Reformasi Kekuasaan Peradilan Agama
Reformasi Kekuasaan Peradilan Agama
PERADILAN AGAMA
(STUDI TELAAH UU NO. 7 TAHUN 1989, UU NO. 3
TAHUN 2006 DAN UU NO. 50 TAHUN 2009
TENTANG PERADILAN AGAMA)
• Pada Tahun 1948, disahkan UU No. 19 Tahun 1948 tentang Susunan dan Kekuasaan Badan-Badan
Kehakiman dan Kejaksaan. Namun, UU tsb hanya mengakomodir tiga lingkungan peradilan yaitu
Peradilan Negeri, Peradilan Tata Usaha Pemerintahan, dan Peradilan Ketentaraan.
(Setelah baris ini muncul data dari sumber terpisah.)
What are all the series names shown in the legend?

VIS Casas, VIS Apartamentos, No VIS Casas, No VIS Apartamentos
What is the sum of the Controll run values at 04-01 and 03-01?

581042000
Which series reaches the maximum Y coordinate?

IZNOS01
Ini merupakan hal
yg wajar karena Peradilan Agama telah dipindahtangankan ke Departemen Agama.
• Selanjutnya, pada Tahun 1970 disahkan UU No. 14 tahun 1970 tentang Kekuasaan Kehakiman yang
menyatakan bahwa badan peradilan dibedakan menjadi empat lingkungan peradilan, yakni Peradilan
Agama, Peradilan Militer, Peradilan Tata Usaha Negara dan Peradilan Umum. Dengan demikian,
Peradilan Agama mulai menemukan titik terang untuk hidup setara dan sederajat dengan ketiga
peradilan lainnya.
Peradilan Agama dalam UU No. 7
Tahun 1989 tentang Peradilan Agama
UU No. 7 Tahun 1989 merupakan UU pertama yang mengatur secara spesifik mengenai
Peradilan Agama. Selain merupakan delegasi dari UU No. 14 Tahun 1970 tentang
Kekuasaan Kehakiman, latar belakang munculnya UU ini adalah sebagai bentuk
penyeragaman susunan, kekuasaan dan hukum acara Peradilan Agama.
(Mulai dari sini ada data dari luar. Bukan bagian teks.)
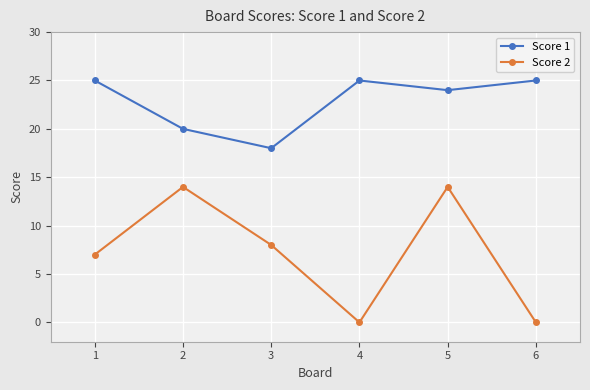

At how many categories does at least one series exceed 19?

5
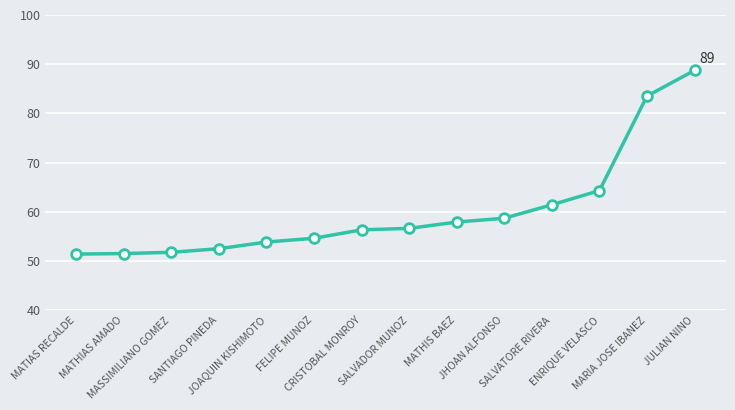

What is the value of the 6th point from the left?

54.6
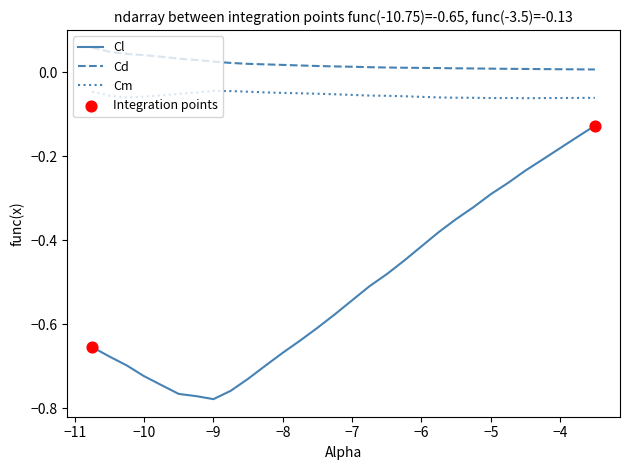

Which series has the largest range (max minus min)?

Cl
Secara garis besar, UU No. 7 Tahun 1989 mengatur mengenai susunan, kekuasaan,
hukum acara, kedudukan para hakim, dan segi-segi administrasi lain pada Pengadilan
Agama.
Susunan Pengadilan terdiri dari Pengadilan Agama yang dibentuk dengan Keputusan
Presiden dan Pengadilan Tinggi Agama yang dibentuk dengan undang-undang.
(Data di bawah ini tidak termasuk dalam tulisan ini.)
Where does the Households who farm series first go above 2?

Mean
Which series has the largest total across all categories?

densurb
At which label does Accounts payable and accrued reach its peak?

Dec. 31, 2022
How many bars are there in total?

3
Pengadilan Agama bertugas dan berwenang memeriksa, memutus, dan menyelesaikan
perkara-perkara antara orang-orang yang beragama Islam di beberapa bidang
perkawinan, kewarisan, wasiat, dan hibah, wakaf, serta shadaqah.
Peradilan Agama dalam UU No. 3 Tahun 2006 tentang
perubahan pertama atas UU tentang Peradilan Agama
Secara garis besar, perubahan terhadap UU No. 7 tahun 1989 menjadi UU No. 3 Tahun
2006 meliputi tiga hal, yaitu:
1. Kompetensi absolut Peradilan Agama diperluas termasuk memeriksa, memutus, dan
menyelesaikan perkara di bidang ekonomi syari’ah.
2. Pembinaan
Pembinaan yang dimaksud adalah teknis peradilan, organisasi, administrasi dan
finansial dan keuangan. Semula, pembinaan teknis peradilan dilakukan oleh
Mahkamah Agung sedangkan pembinaan organisasi, administrasi dan finansial oleh
Mentri Agama. Namun, UU ini mengubah bahwa segala pembinaan baik teknis
peradilan, organisasi, administrasi dan finansial pengadilan dilakukan oleh
Mahkamah Agung.
3. Dihapuskannya hak opsi
Hak opsi yang dimaksud adalah hak para pihak untuk memilih forum dalam
penyelesaian sengketa yang berkaitan dengan kewarisan. Hak ini dhapus karena
dianggap tidak mencerminkan kepastian hukum bagi kedua belah pihak.